─── PROVIDED RECORDS ───

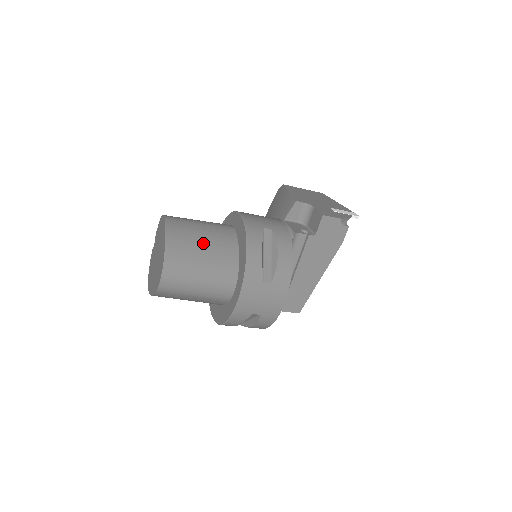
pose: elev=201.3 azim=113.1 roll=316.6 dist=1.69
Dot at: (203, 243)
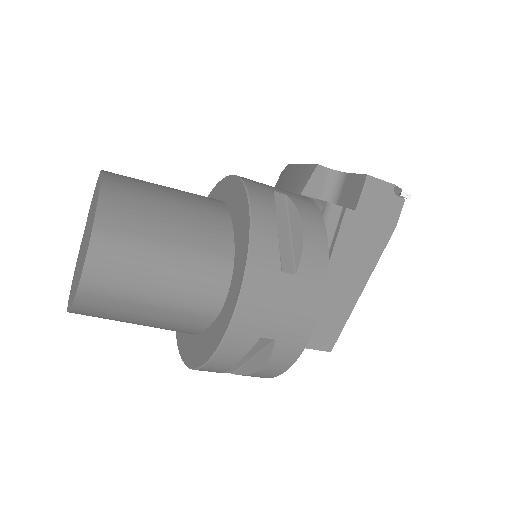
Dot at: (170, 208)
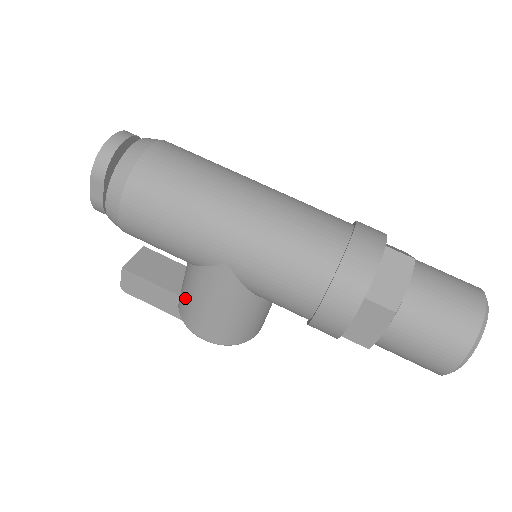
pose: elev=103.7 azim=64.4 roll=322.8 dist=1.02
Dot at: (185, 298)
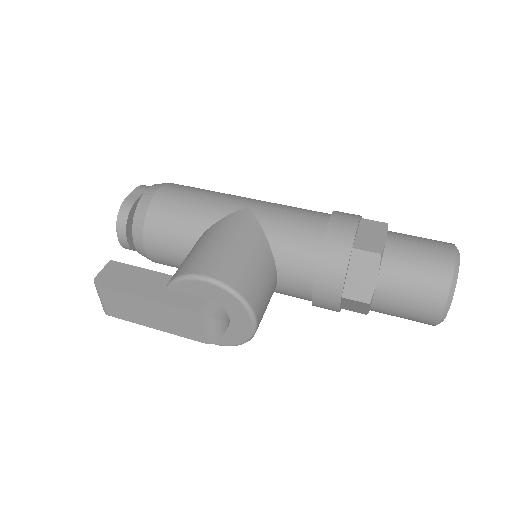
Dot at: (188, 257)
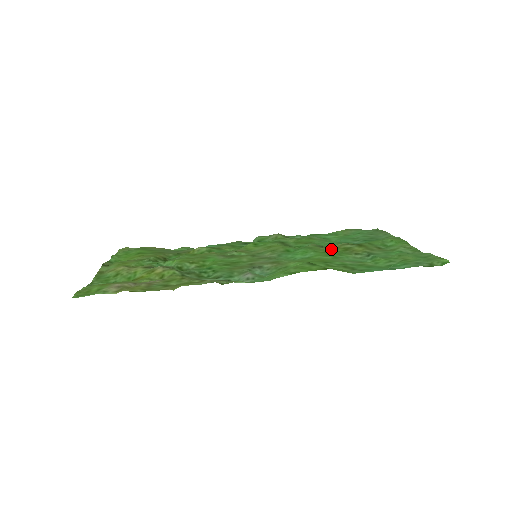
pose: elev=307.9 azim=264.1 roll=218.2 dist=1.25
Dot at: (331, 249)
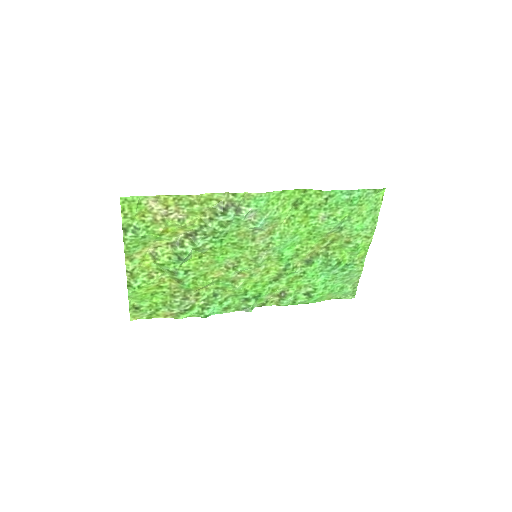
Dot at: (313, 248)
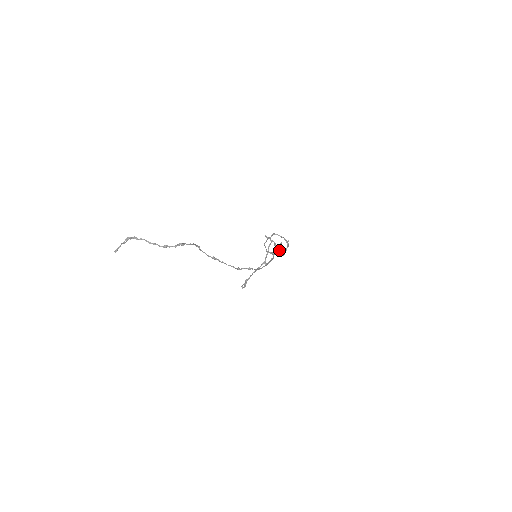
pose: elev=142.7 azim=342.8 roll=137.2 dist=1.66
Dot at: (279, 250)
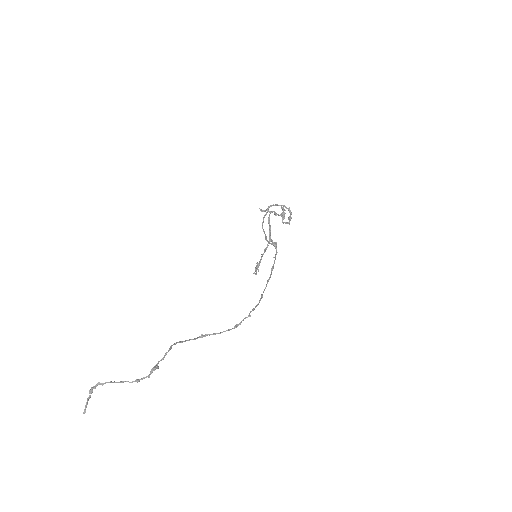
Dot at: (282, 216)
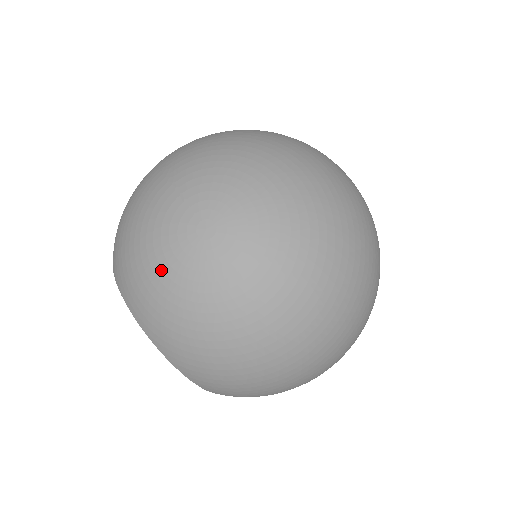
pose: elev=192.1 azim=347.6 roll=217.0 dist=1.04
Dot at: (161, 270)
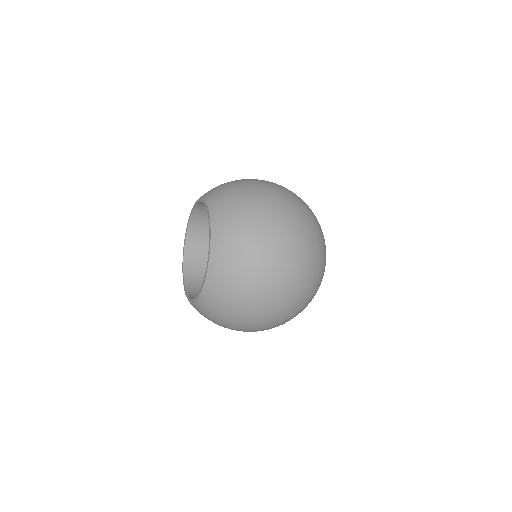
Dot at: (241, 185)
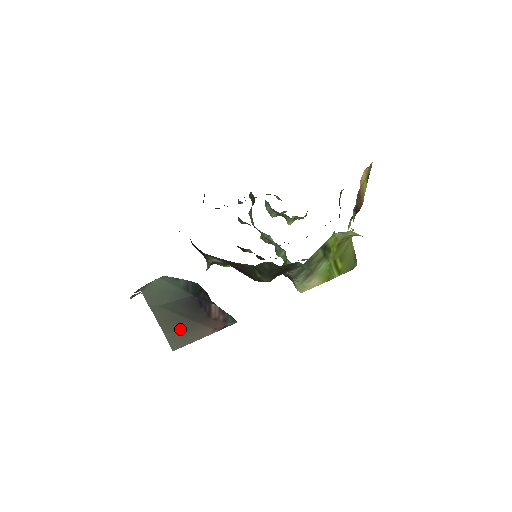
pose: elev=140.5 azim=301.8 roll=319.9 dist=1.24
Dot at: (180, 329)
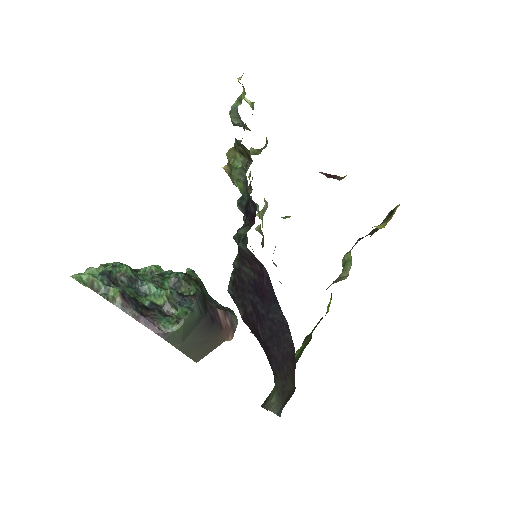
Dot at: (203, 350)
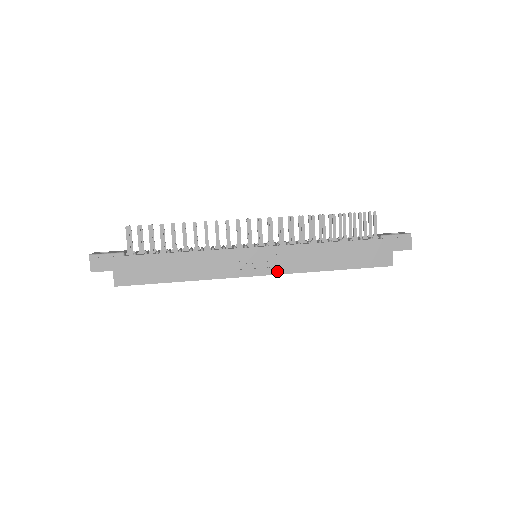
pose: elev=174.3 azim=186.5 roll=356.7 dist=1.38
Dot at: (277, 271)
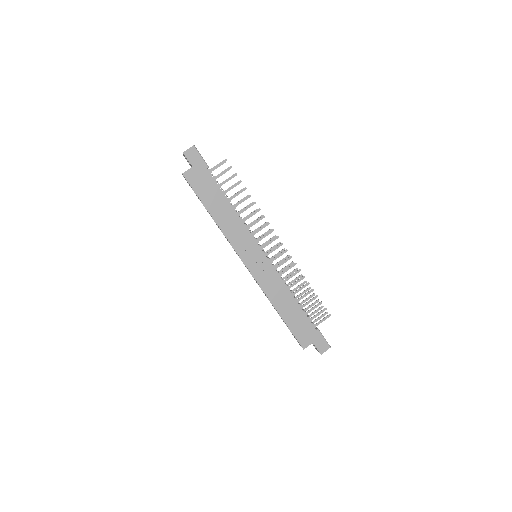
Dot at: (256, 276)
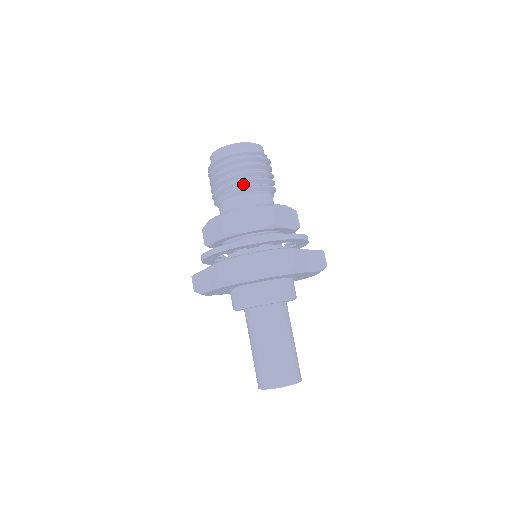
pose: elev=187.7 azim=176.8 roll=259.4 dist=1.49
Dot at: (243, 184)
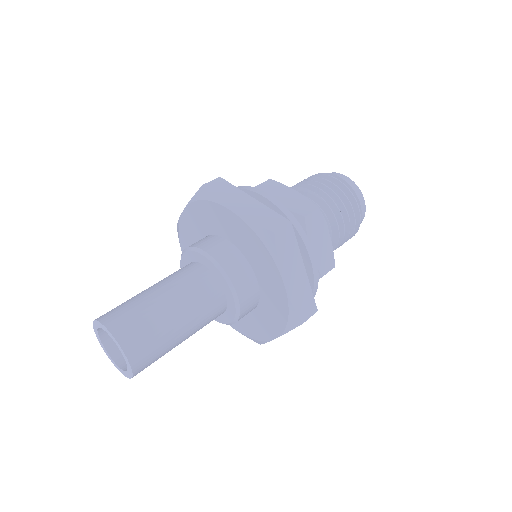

───

§ EXERCISE BRIEF
Rewrite the rows from the line containing "pose: elev=140.5 azim=301.8" through the end of the rows, changing "pose" to "view" and keeping everything else the same. Leave the pictures out.

§ FINISHED EXERCISE
view: elev=140.5 azim=301.8 roll=319.9 dist=1.24
Dot at: (180, 329)
Dot at: (203, 350)
view: elev=174.3 azim=186.5 roll=356.7 dist=1.38
Dot at: (277, 271)
Dot at: (256, 276)
view: elev=187.7 azim=176.8 roll=259.4 dist=1.49
Dot at: (243, 184)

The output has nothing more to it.